** Opening Data for this exercise block **

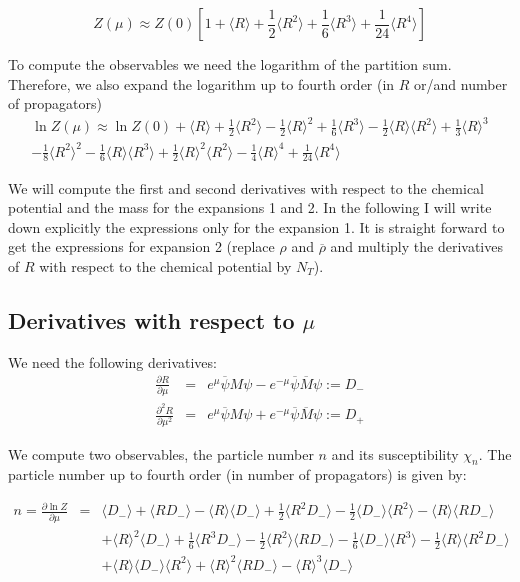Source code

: \documentclass[a4paper,10pt]{report}
\newcommand{\ol}[1]{\overline{#1}}
\newcommand{\rrb}{\overline{\rho}}
\newcommand{\rr}{\rho}
\newcommand{\emu}{e^{\mu}}
\newcommand{\emmu}{e^{-\mu}}
\newcommand{\Mb}{\ol{M}}
\newcommand{\mv}[1]{\langle #1 \rangle}
\begin{document}
\begin{equation}
Z(\mu) \approx Z(0)\left[ 1 + \mv{R} + \frac{1}{2} \mv{R^2} + \frac{1}{6} \mv{R^3} + \frac{1}{24} \mv{R^4} \right]
\end{equation}

\noindent To compute the observables we need the logarithm of the partition
sum.  Therefore, we also expand the logarithm up to fourth order (in $R$ or/and number of propagators)
\begin{eqnarray}
\ln Z(\mu) \approx \ln Z(0) + \mv{R} + \frac{1}{2}\mv{R^2} - \frac{1}{2}\mv{R}^2 
+ \frac{1}{6}\mv{R^3} - \frac{1}{2}\mv{R}\mv{R^2} + \frac{1}{3}\mv{R}^3 \nonumber \\ 
- \frac{1}{8}\mv{R^2}^2 - \frac{1}{6}\mv{R}\mv{R^3} + \frac{1}{2}\mv{R}^2\mv{R^2} - \frac{1}{4}\mv{R}^4 + \frac{1}{24}\mv{R^4} 
\end{eqnarray}


We will compute the first and second derivatives with respect to the chemical potential
and the mass for the expansions 1 and 2.  In the following I will write down explicitly
the expressions only for the expansion 1.  It is straight forward to get the expressions
for expansion 2 (replace $\rr$ and $\rrb$ and multiply the derivatives of $R$ with respect
to the chemical potential by $N_T$).


\subsection*{Derivatives with respect to $\mu$}
We need the following derivatives:
\begin{eqnarray}
\frac{\partial R}{\partial \mu} &=& \emu \ol{\psi}M\psi - \emmu \ol{\psi}\Mb \psi := D_- \\
\frac{\partial^2 R}{\partial \mu^2} &=& \emu \ol{\psi}M\psi + \emmu \ol{\psi}\Mb \psi := D_+
\end{eqnarray}

\noindent We compute two observables, the particle number $n$
and its susceptibility $\chi_n$.  The particle number up to fourth
order (in number of propagators) is given by:

\begin{eqnarray}
n = \frac{\partial \ln Z}{\partial \mu} &=& \mv{D_-} + \mv{RD_-} - \mv{R}\mv{D_-}
    + \frac{1}{2}\mv{R^2D_-} - \frac{1}{2}\mv{D_-}\mv{R^2} - \mv{R}\mv{RD_-}   \nonumber \\
  & & + \mv{R}^2\mv{D_-}+ \frac{1}{6}\mv{R^3D_-} - \frac{1}{2}\mv{R^2}\mv{RD_-}
    - \frac{1}{6}\mv{D_-}\mv{R^3} - \frac{1}{2}\mv{R}\mv{R^2D_-}  \nonumber \\
  & & + \mv{R}\mv{D_-}\mv{R^2} + \mv{R}^2\mv{RD_-} - \mv{R}^3\mv{D_-}
\end{eqnarray}
\end{document}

** Closing Data for this exercise block **

▸ Written task
Go over the listing above and return each line with "logarithm".

▸ Worked solution
\noindent To compute the observables we need the logarithm of the partition
sum.  Therefore, we also expand the logarithm up to fourth order (in $R$ or/and number of propagators)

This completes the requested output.